• PROBLEM STATEMENT
Once you have checked each line below, report only the number of lines that contain the word "nofun".

[[ GIVEN INFORMATION, beginning ]]

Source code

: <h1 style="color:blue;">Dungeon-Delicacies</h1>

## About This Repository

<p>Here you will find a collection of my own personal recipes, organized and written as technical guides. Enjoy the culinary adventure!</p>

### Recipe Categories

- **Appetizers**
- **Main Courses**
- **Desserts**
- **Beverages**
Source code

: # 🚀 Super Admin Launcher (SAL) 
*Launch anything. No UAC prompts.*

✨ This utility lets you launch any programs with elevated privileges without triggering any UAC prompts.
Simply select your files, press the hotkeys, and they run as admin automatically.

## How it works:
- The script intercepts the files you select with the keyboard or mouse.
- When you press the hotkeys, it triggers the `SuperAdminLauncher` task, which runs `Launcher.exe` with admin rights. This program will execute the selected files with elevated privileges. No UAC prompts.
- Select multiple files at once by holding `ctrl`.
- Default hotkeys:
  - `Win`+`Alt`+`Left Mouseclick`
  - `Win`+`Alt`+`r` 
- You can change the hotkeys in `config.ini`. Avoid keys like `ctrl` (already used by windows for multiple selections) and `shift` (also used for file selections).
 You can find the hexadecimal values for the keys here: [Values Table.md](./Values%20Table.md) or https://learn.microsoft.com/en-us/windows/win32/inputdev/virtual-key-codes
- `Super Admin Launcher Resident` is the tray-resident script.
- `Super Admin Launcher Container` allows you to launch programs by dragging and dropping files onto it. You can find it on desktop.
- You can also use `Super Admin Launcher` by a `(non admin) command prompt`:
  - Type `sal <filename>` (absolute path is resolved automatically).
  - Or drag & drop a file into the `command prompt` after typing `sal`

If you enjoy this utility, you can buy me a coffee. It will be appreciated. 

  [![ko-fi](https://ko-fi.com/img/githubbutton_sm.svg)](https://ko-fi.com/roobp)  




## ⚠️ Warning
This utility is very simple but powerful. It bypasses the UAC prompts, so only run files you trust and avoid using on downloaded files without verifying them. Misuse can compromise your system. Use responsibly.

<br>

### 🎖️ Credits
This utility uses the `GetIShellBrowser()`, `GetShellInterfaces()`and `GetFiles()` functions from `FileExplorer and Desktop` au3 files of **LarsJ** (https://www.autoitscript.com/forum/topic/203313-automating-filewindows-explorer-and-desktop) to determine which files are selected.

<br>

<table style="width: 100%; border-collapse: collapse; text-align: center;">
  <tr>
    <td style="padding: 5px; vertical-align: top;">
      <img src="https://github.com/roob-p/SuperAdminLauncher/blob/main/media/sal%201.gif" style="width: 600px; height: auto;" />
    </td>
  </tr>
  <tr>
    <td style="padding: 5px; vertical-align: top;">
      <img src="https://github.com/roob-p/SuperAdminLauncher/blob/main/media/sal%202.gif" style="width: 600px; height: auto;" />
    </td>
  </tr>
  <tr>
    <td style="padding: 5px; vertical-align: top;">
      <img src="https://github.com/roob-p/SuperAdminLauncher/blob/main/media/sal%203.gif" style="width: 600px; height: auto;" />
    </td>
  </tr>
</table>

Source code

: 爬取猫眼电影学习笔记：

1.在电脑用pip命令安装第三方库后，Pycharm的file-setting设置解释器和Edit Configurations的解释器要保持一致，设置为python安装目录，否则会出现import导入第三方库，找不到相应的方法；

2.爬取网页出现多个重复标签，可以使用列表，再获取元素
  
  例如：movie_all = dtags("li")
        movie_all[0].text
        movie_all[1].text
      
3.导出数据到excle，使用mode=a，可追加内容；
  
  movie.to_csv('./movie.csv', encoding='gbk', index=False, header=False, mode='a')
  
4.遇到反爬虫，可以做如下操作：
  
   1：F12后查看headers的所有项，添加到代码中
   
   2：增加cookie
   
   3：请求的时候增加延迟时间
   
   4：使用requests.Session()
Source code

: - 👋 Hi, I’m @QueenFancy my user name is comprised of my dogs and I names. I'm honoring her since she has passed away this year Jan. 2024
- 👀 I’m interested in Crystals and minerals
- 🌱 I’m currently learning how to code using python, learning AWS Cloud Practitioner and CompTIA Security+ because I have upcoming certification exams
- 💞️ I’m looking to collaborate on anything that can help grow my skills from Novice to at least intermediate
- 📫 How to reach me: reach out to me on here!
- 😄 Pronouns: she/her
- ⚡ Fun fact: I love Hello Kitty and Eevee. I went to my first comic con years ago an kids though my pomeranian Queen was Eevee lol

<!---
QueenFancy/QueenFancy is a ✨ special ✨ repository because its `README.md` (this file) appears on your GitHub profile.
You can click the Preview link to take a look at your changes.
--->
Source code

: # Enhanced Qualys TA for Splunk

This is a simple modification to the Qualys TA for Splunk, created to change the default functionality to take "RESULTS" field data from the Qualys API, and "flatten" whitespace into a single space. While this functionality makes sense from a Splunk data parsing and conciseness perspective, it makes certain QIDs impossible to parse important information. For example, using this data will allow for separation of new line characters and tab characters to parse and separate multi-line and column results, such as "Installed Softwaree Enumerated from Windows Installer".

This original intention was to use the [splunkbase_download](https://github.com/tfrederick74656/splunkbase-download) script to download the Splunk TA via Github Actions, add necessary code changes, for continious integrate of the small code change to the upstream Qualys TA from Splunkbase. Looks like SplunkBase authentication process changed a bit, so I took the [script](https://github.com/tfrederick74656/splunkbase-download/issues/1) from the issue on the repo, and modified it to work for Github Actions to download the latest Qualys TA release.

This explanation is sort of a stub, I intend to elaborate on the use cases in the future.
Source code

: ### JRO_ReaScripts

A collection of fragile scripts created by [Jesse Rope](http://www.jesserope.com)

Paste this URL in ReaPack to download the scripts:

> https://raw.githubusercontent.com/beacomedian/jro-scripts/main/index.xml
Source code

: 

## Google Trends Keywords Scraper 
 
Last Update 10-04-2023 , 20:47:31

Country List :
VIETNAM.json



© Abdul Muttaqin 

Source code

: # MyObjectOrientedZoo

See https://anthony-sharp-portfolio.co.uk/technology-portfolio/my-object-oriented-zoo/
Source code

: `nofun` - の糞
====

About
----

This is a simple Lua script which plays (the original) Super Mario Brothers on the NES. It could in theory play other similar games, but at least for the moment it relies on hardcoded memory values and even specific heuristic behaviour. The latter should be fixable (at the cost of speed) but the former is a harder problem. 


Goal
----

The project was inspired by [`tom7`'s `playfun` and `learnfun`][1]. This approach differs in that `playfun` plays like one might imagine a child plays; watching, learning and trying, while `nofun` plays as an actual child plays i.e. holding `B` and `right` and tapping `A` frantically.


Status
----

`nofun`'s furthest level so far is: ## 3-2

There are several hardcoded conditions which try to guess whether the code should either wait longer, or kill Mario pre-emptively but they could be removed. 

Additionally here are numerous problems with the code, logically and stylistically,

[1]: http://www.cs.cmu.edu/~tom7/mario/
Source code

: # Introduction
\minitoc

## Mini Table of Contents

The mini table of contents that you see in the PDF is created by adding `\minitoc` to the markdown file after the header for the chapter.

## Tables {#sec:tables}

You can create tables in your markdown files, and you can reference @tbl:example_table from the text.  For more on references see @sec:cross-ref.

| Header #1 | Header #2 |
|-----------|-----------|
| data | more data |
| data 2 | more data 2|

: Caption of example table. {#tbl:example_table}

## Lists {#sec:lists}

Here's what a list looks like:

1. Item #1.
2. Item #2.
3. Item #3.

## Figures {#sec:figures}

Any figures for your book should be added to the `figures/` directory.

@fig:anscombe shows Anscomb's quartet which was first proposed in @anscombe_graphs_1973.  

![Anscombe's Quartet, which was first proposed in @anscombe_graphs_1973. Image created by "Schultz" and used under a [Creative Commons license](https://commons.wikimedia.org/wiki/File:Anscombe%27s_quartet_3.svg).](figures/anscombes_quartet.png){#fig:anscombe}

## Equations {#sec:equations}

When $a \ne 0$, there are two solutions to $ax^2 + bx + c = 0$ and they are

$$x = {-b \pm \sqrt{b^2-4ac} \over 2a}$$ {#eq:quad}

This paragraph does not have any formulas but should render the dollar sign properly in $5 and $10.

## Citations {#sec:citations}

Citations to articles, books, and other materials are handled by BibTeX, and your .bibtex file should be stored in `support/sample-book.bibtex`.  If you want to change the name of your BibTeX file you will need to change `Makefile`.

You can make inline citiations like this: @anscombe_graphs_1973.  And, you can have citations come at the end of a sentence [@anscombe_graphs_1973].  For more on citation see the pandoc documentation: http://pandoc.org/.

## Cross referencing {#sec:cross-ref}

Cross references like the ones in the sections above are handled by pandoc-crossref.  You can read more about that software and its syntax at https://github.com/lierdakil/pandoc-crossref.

[[ GIVEN INFORMATION, end ]]

• SOLUTION TO THIS PROBLEM
3